Note that we used the fact that,

\[\frac{1}{{{{\bf{e}}^x}}} = {{\bf{e}}^{ - x}}\]

to simplify the quotient up a little. This will help us when it comes time to take some derivatives. The quotient is now an indeterminate form of \( - {\infty }/{\infty }\;\) and using L’Hospital’s Rule gives,

\[\mathop {\lim }\limits_{x \to - \infty } x{{\bf{e}}^x} = \mathop {\lim }\limits_{x \to - \infty } \frac{x}{{{{\bf{e}}^{ - x}}}} = \mathop {\lim }\limits_{x \to - \infty } \frac{1}{{ - {{\bf{e}}^{ - x}}}} = 0\]

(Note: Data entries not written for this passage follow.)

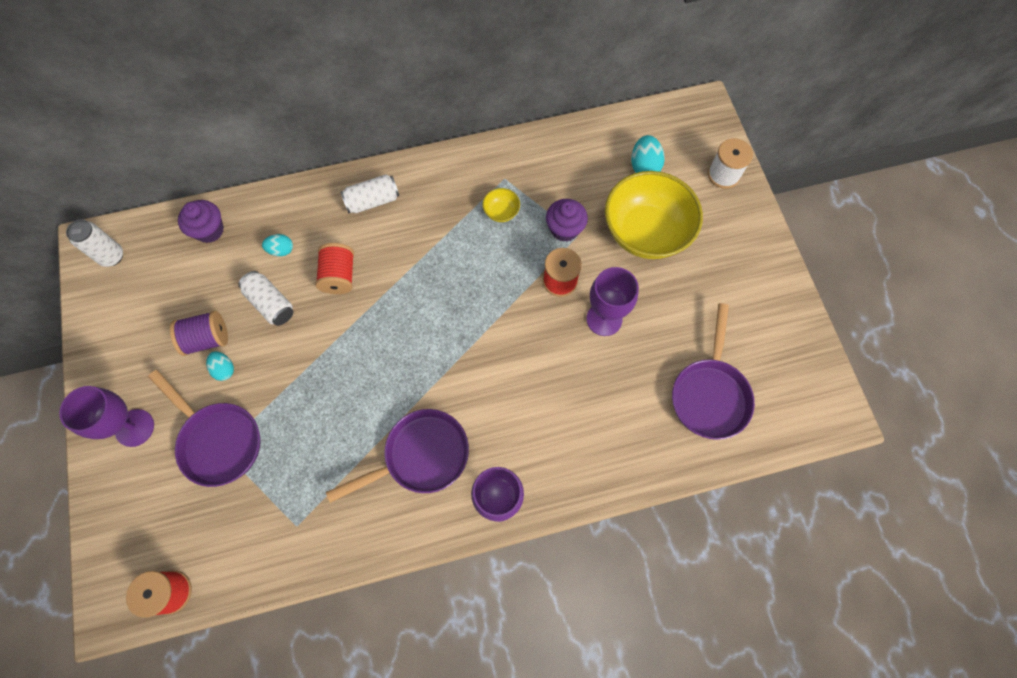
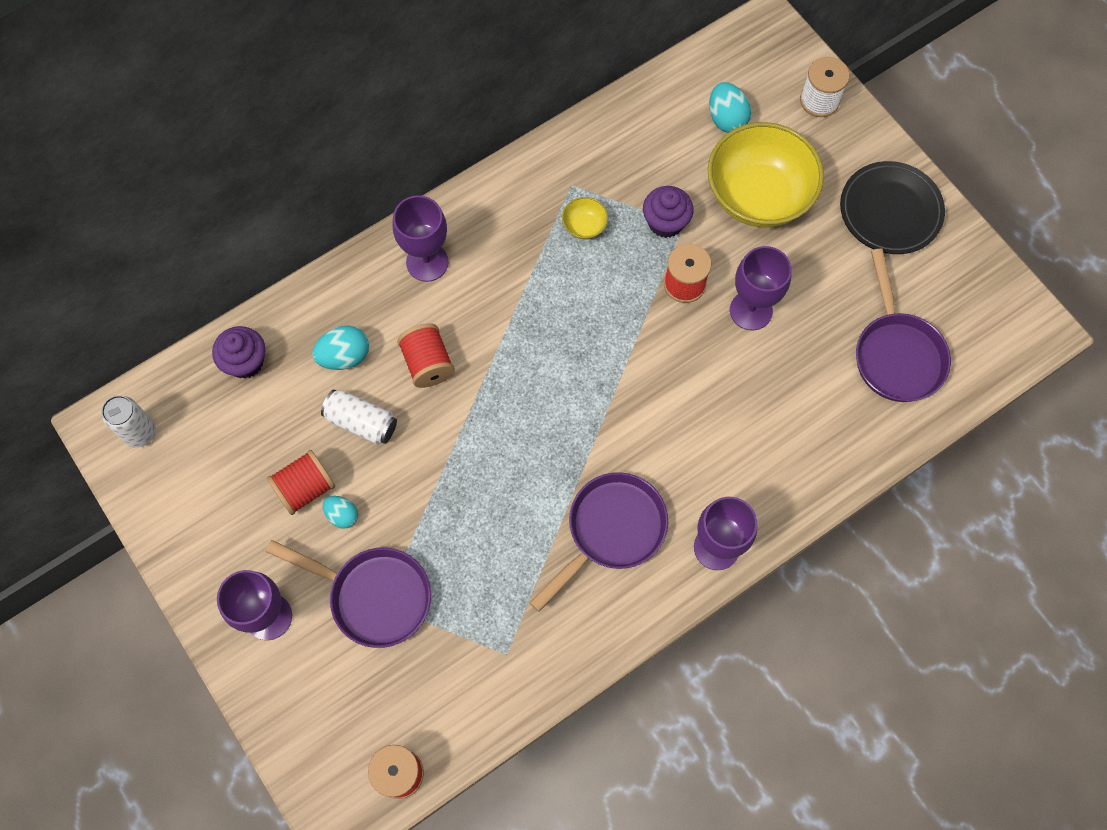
camera: 20 degrees left, 0 degrees up
purple spool [170,310,228,356] -> red spool [267,450,335,515]
turquoise egg [262,234,293,256] -> turquoise egg [312,326,369,370], size x1.53
white can [340,174,399,213] -> purple goblet [393,195,449,282]
none -> black plate [840,161,945,254]

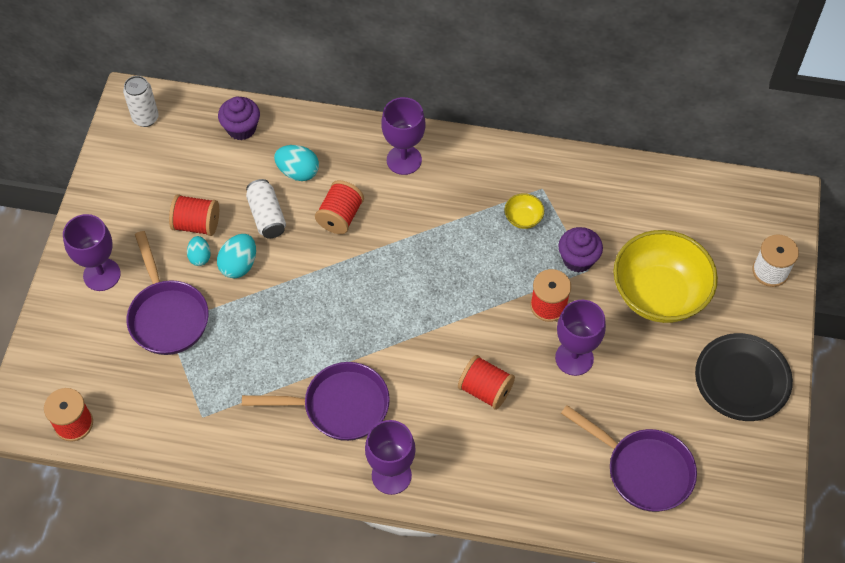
camera: 45 degrees right, 10 degrees down
turquoise egg [709,82,751,133] -> turquoise egg moved to [217,234,256,278]
purple pan [856,249,951,402] -> purple pan turned 90 degrees counterclockwise [561,405,697,512]
none -> red spool [458,355,515,410]

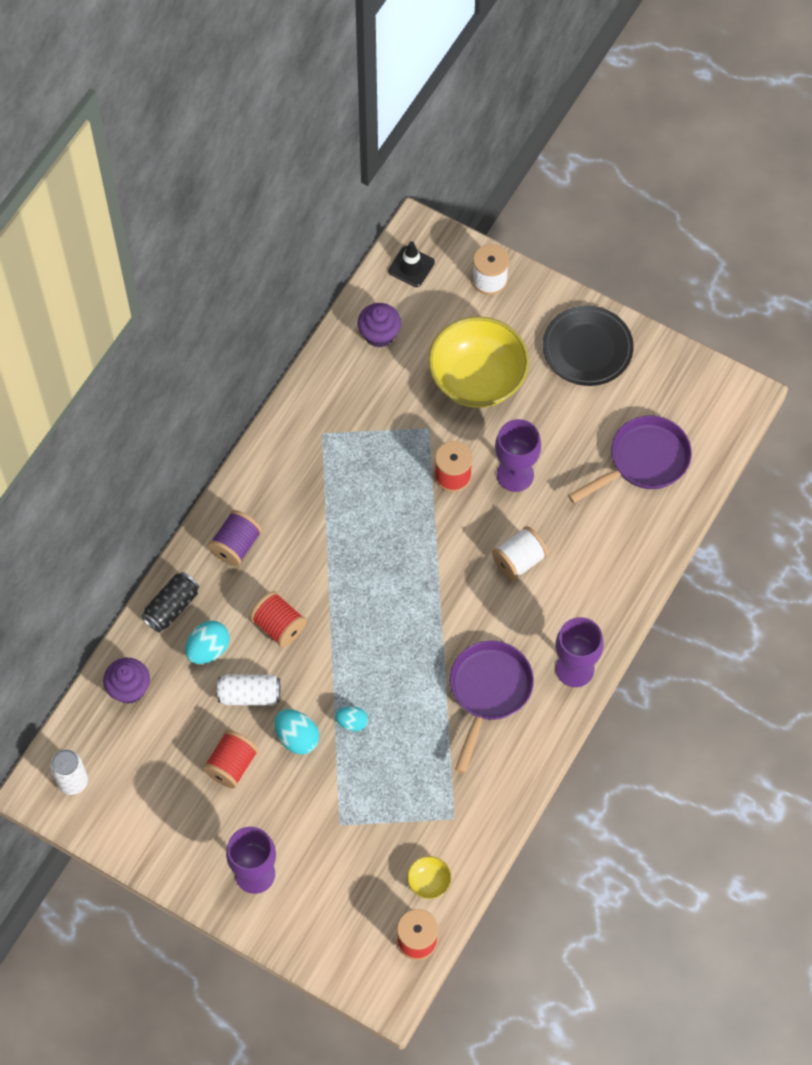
camera: 70 degrees left, 5 degrees up
purple pan [127,231,209,355] -> none
turquoise egg [187,236,211,266] -> turquoise egg moved to [335,706,368,731]
purple goblet [381,97,425,175] -> purple spool [208,510,262,566]
red spool [458,355,515,410] -> white spool [492,526,548,581]
yellow bowl [504,193,544,229] -> yellow bowl moved to [407,856,451,899]
purple cupcake [558,227,603,273] -> purple cupcake moved to [358,303,401,348]
none -> black can [141,572,199,633]
none -> black traffic cone [388,241,435,287]

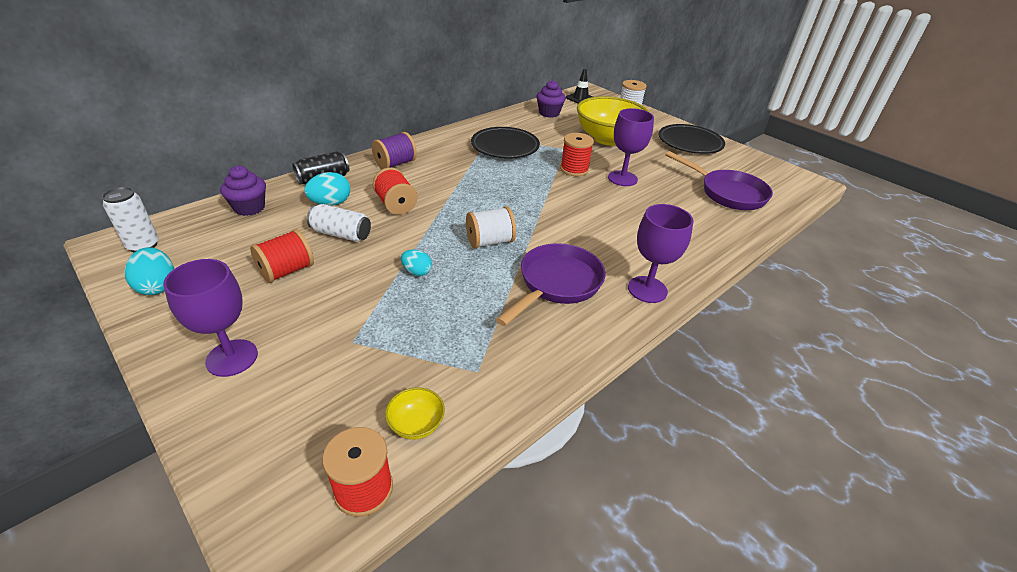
camera: 15 degrees right, 25 degrees down
turquoise egg [275,709,319,754] -> turquoise egg moved to [125,247,174,295]
white spool [492,526,548,581] -> white spool moved to [466,207,516,249]
purple pan [568,415,692,503] -> purple pan turned 60 degrees clockwise [666,151,773,210]
none -> black plate [471,127,540,159]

So, when faced with a product \(\left( 0 \right)\left( { \pm \,\infty } \right)\) we can turn it into a quotient that will allow us to use L’Hospital’s Rule. However, as we saw in the last example we need to be careful with how we do that on occasion. Sometimes we can use either quotient and in other cases only one will work.

Let’s now take a look at the indeterminate forms,

\[{1^\infty }\hspace{0.25in}{0^0}\hspace{0.25in}{\infty ^0}\]

These can all be dealt with in the following way so we’ll just work one example.

Example 4 Evaluate the following limit.
\[\mathop {\lim }\limits_{x \to \infty } {x^{\frac{1}{x}}}\]

Show Solution
In the limit this is the indeterminate form \[{\infty ^0}\]. We’re actually going to spend most of this problem on a different limit. Let’s first define the following.

\[y = {x^{\frac{1}{x}}}\]

Now, if we take the natural log of both sides we get,

\[\ln \left( y \right) = \ln \left( {{x^{\frac{1}{x}}}} \right) = \frac{1}{x}\ln x = \frac{{\ln x}}{x}\]

Let’s now take a look at the following limit.

\[\mathop {\lim }\limits_{x \to \infty } \ln \left( y \right) = \mathop {\lim }\limits_{x \to \infty } \frac{{\ln x}}{x} = \mathop {\lim }\limits_{x \to \infty } \frac{{{}^{1}/{}_{x}}}{1} = 0\]

This limit was just a L’Hospital’s Rule problem and we know how to do those. So, what did this have to do with our limit? Well first notice that,

\[{{\bf{e}}^{\ln \left( y \right)}} = y\]

and so our limit could be written as,

\[\mathop {\lim }\limits_{x \to \infty } {x^{\frac{1}{x}}} = \mathop {\lim }\limits_{x \to \infty } y = \mathop {\lim }\limits_{x \to \infty } {{\bf{e}}^{\ln \left( y \right)}}\]

We can now use the limit above to finish this problem.

\[\mathop {\lim }\limits_{x \to \infty } {x^{\frac{1}{x}}} = \mathop {\lim }\limits_{x \to \infty } y = \mathop {\lim }\limits_{x \to \infty } {{\bf{e}}^{\ln \left( y \right)}} = {{\bf{e}}^{\mathop {\lim }\limits_{x \to \infty } \ln \left( y \right)}} = {{\bf{e}}^0} = 1\]

With L’Hospital’s Rule we are now able to take the limit of a wide variety of indeterminate forms that we were unable to deal with prior to this section.